2 cups fresh orange juice (from 6-8 oranges)

¼ cup sugar

1 cup whole milk

 

Directions:

In a bowl, stir the orange juice and sugar together until the sugar dissolves.  Strain the mixture through a fine-mesh sieve into a nonaluminum bowl.  Pour the milk into another bowl.  Cover both bowls and refrigerate until chilled, at least 3 hours or up to 8 hours.

 

Mix the orange juice and milk together.  Pour into an ice cream maker and freeze according to manufacturer’s instructions.  Transfer the sherbet to a freezer-safe container.  Cover and freeze until firm, at least 3 hours or up to 3 days, before serving.

Source: Williams Sonoma Ice Cream, by Mary Goodbody, Free Press, 2003.

Vanilla Bean Ice Cream

I love ice cream.  Love it.  I enjoy most flavors, but when asked my favorite I would probably have chosen something like double fudge brownie or strawberry…until I met this ice cream.  This is now, without a doubt, my favorite of all.  The flavor is amazing, the texture is perfect.  I could go on and on, but I won’t.  Just make it and see for yourself.  It is absolutely delicious.  I used the cream and whole milk version and was obviously happy with the result.  I can’t wait to try the variation suggested by David Lebovitz, caramel fudge ripple, but I also know that I don’t think anything can top this classic vanilla.

Vanilla Bean Ice Cream

Ingredients:

3 cups heavy cream, or 2 cups heavy cream and 1 cup whole milk

¾ cup sugar

pinch of salt

1 vanilla bean, split in half lengthwise

¾ tsp. vanilla extract

 

Directions:

Pour 1 cup of the cream into a medium saucepan and add the sugar and salt.  Scrape the seeds from the vanilla bean into the saucepan and add the pod to the pot.  Warm over medium heat, stirring, until the sugar is dissolved.

 

Remove from the heat and add the remaining 2 cups cream (or cream and milk) and the vanilla extract.

 

Chill the mixture thoroughly in the refrigerator.  When ready to churn, remove the vanilla bean, and then freeze the mixture in your ice cream maker according to the manufacturer’s instructions.

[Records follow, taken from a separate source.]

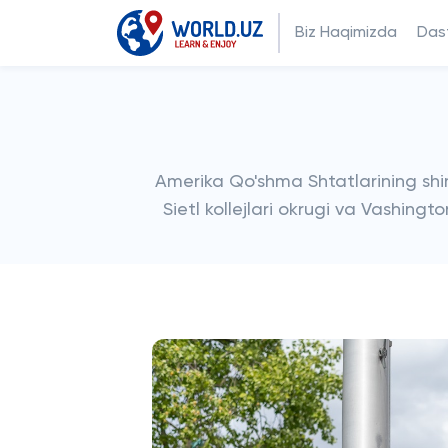
Biz Haqimizda
Dast
Amerika Qo'shma Shtatlarining shim
Sietl kollejlari okrugi va Vashingto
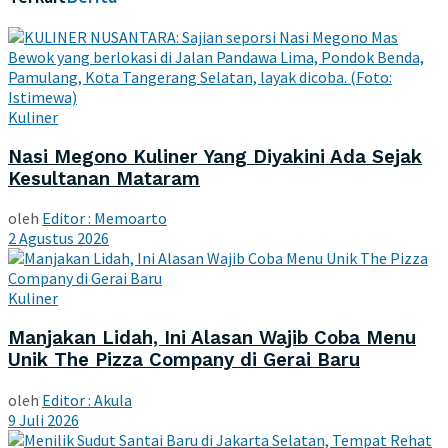
Kuliner
Nasi Megono Kuliner Yang Diyakini Ada Sejak
Kesultanan Mataram
oleh
Editor : Memoarto
2 Agustus 2026
Kuliner
Manjakan Lidah, Ini Alasan Wajib Coba Menu
Unik The Pizza Company di Gerai Baru
oleh
Editor : Akula
9 Juli 2026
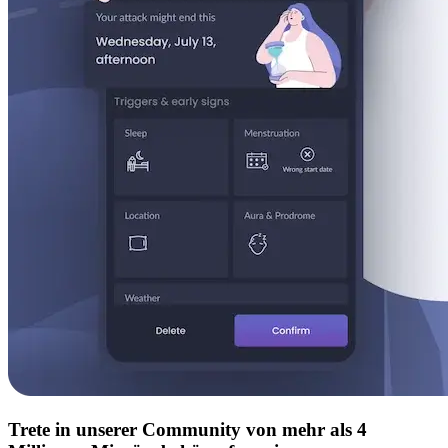
Trete in unserer Community von mehr als 4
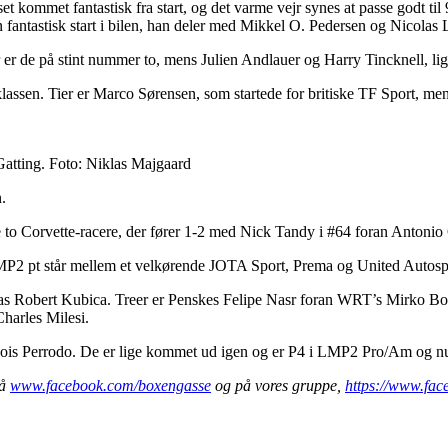
 set kommet fantastisk fra start, og det varme vejr synes at passe godt
en fantastisk start i bilen, han deler med Mikkel O. Pedersen og Nicolas 
 er de på stint nummer to, mens Julien Andlauer og Harry Tincknell, ligel
ssen. Tier er Marco Sørensen, som startede for britiske TF Sport, mens M
Gatting. Foto: Niklas Majgaard
.
 to Corvette-racere, der fører 1-2 med Nick Tandy i #64 foran Antonio Ga
P2 pt står mellem et velkørende JOTA Sport, Prema og United Autosport
as Robert Kubica. Treer er Penskes Felipe Nasr foran WRT’s Mirko Bor
harles Milesi.
ancois Perrodo. De er lige kommet ud igen og er P4 i LMP2 Pro/Am og
på
www.facebook.com/boxengasse
og på vores gruppe,
https://www.fa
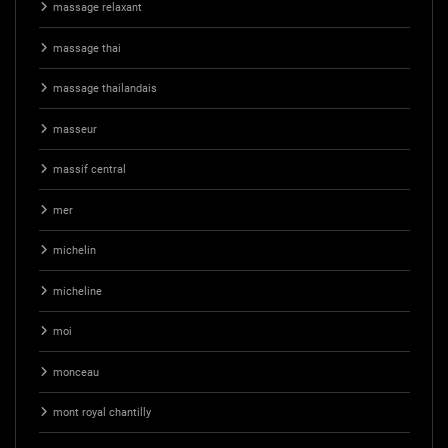
massage relaxant
massage thai
massage thailandais
masseur
massif central
mer
michelin
micheline
moi
monceau
mont royal chantilly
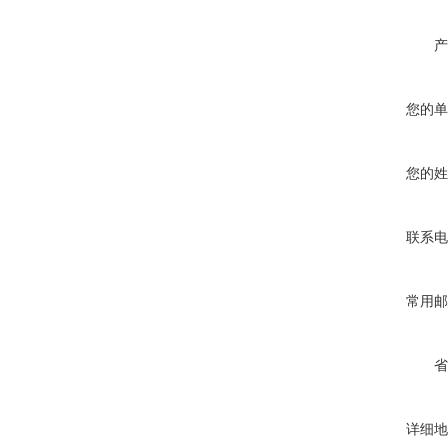
产
您的单
您的姓
联系电
常用邮
省
详细地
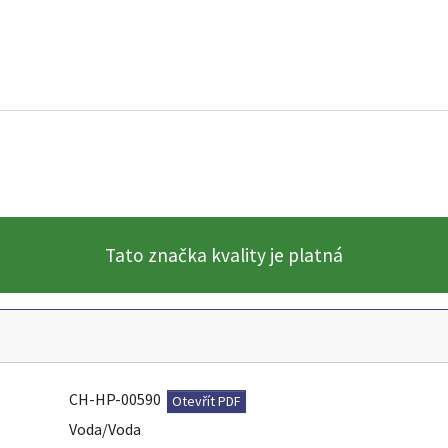
Tato značka kvality je platná
CH-HP-00590
Otevřít PDF
Voda/Voda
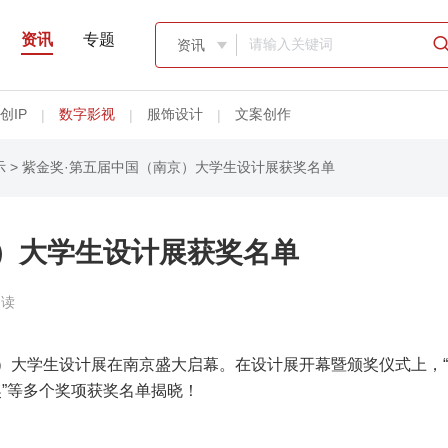
资讯
专题
资讯

创IP
数字影视
服饰设计
文案创作
|
|
|
示
> 紫金奖·第五届中国（南京）大学生设计展获奖名单
京）大学生设计展获奖名单
阅读
京）大学生设计展在南京盛大启幕。在设计展开幕暨颁奖仪式上，
践奖”等多个奖项获奖名单揭晓！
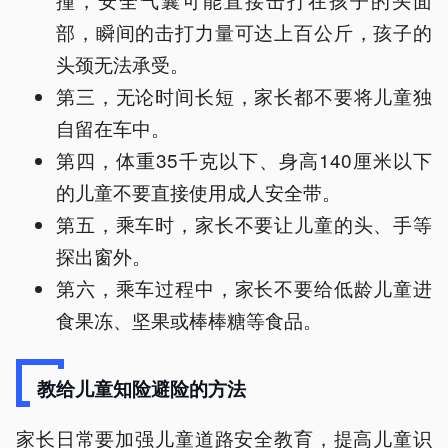
部，瞬间的击打力量可达上百公斤，孩子的
头颈无法承受。
第三，无论时间长短，家长都不要将儿童独
自留在车中。
第四，体重35千克以下、身高140厘米以下
的儿童不要直接使用成人安全带。
第五，乘车时，家长不要让儿童的头、手等
探出窗外。
第六，乘车过程中，家长不要给低龄儿童进
食果冻、坚果或棒棒糖等食品。
教给儿童知险避险的方法
家长日常要加强儿童道路安全教育，提高儿童识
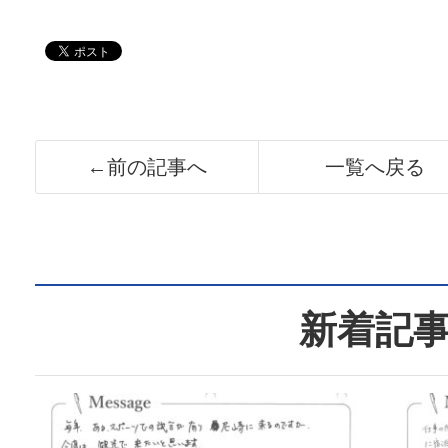
←前の記事へ
一覧へ戻る
新着記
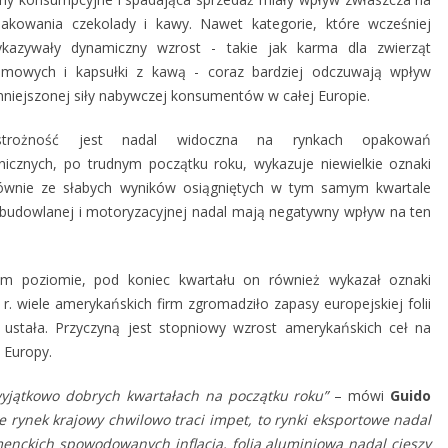
akowania czekolady i kawy. Nawet kategorie, które wcześniej
kazywały dynamiczny wzrost - takie jak karma dla zwierząt
mowych i kapsułki z kawą - coraz bardziej odczuwają wpływ
niejszonej siły nabywczej konsumentów w całej Europie.
strożność jest nadal widoczna na rynkach opakowań
nicznych, po trudnym początku roku, wykazuje niewielkie oznaki
łównie ze słabych wyników osiągniętych w tym samym kwartale
 budowlanej i motoryzacyjnej nadal mają negatywny wpływ na ten
im poziomie, pod koniec kwartału on również wykazał oznaki
r. wiele amerykańskich firm zgromadziło zapasy europejskiej folii
 ustała. Przyczyną jest stopniowy wzrost amerykańskich ceł na
 Europy.
yjątkowo dobrych kwartałach na początku roku”
– mówi
Guido
le rynek krajowy chwilowo traci impet, to rynki eksportowe nadal
nckich spowodowanych inflacją, folia aluminiowa nadal cieszy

Source: The Perfect Scoop by David Lebovitz, 10 Speed Press, 2007.

Lime Sorbet

For a delicious end to our Mexican meal last night, I thought lime sorbet sounded like the perfect treat.  It is funny because I normally do not enjoy lime sorbet, lime popsicles, etc. when they are store-bought.  Something about the artifical taste called “lime” is not so appealing to me.  I am really, really glad I gave this recipe a try though because it has superb natural lime flavor.  The sorbet is perfectly sweet and tart at the same time.  I tweaked the recipe a bit since myself and one of our guests are pregnant, the Champagne was not really an option.  I used some 7Up I had in the fridge but I think ginger ale would also be a fabulous substitute.  I served this in chocolate bowls which was a fun and festive touch, but I did not get a picture to do them justice so I will just have to make them again soon!  The only thing about this sorbet that was less than stellar was the texture.  It froze pretty hard due to the high water/low fruit content and was not so easily scoopable, but it tasted so good that I really don’t care about that :P

Lime Sorbet

Ingredients:

2 ¼ cups water

¾ cup sugar

1 lime

¾ cup freshly squeezed lime juice (approx. 5-9 limes)

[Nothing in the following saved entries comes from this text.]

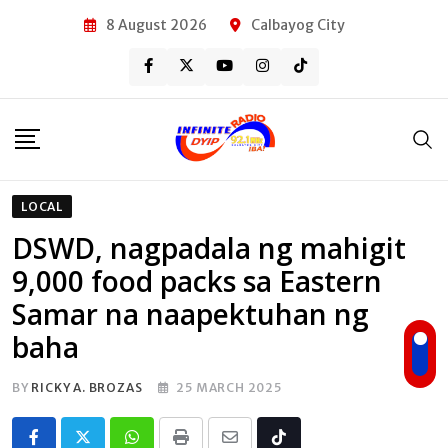
Skip
8 August 2026
Calbayog City
to
content
LOCAL
DSWD, nagpadala ng mahigit
9,000 food packs sa Eastern
Samar na naapektuhan ng
baha
BY
RICKY A. BROZAS
25 MARCH 2025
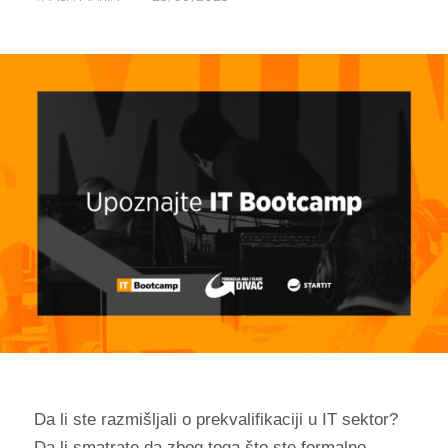
Da li ste razmišljali o prekvalifikaciji u IT sektor?
Da li smatrate da zbog toga što ste formalno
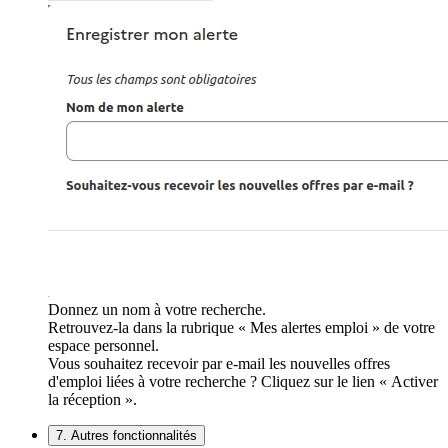
Donnez un nom à votre recherche.
Retrouvez-la dans la rubrique « Mes alertes emploi » de votre
espace personnel.
Vous souhaitez recevoir par e-mail les nouvelles offres
d'emploi liées à votre recherche ? Cliquez sur le lien « Activer
la réception ».
7. Autres fonctionnalités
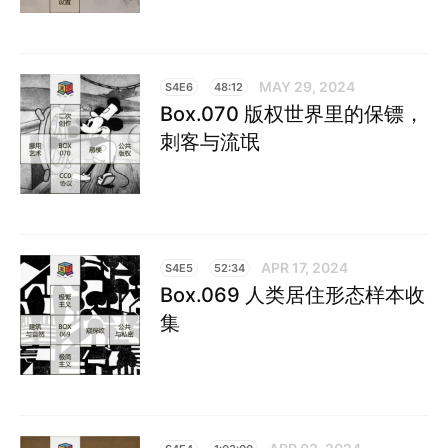
MAY 29, 2024
S4E6
48:12
Box.070 版权世界里的保镖，
刺客与流氓
APR 17, 2024
S4E5
52:34
Box.069 人类居住形态样本收
集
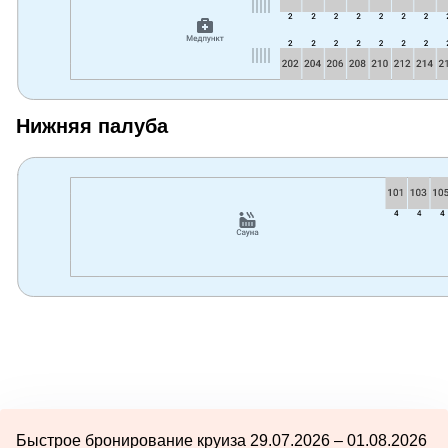
Нижняя палуба
Быстрое бронирование круиза 29.07.2026 – 01.08.2026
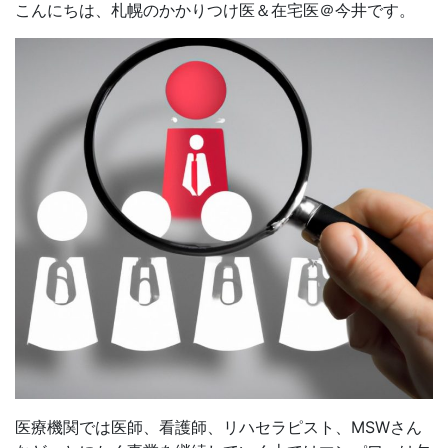
こんにちは、札幌のかかりつけ医＆在宅医＠今井です。
医療機関では医師、看護師、リハセラピスト、MSWさん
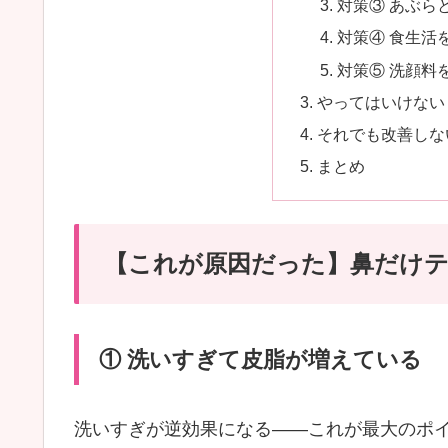
対策③ あぶら
対策④ 食生活
対策⑤ 洗顔料
やってはいけない
それでも改善しな
まとめ
【これが原因だった】鼻だけテ
① 洗いすぎて皮脂が増えている
洗いすぎが逆効果になる——これが最大のポ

6 tbsp. Champagne or sparkling wine (optional) – 7Up or ginger ale can also be used

 

Directions:

In a medium, nonreactive saucepan, mix 1 cup of the water with the sugar.  Grate the zest of the lime directly into the saucepan.  Heat, stirring frequently, until the sugar is completely dissolved.  Remove from the heat and add the remaining 1 ¼ cups water, then chill thoroughly in the refrigerator.

 

Mix in the lime juice and the Champagne or sparkling wine, if using.  Freeze in your ice cream maker according to the manufacturer’s instructions.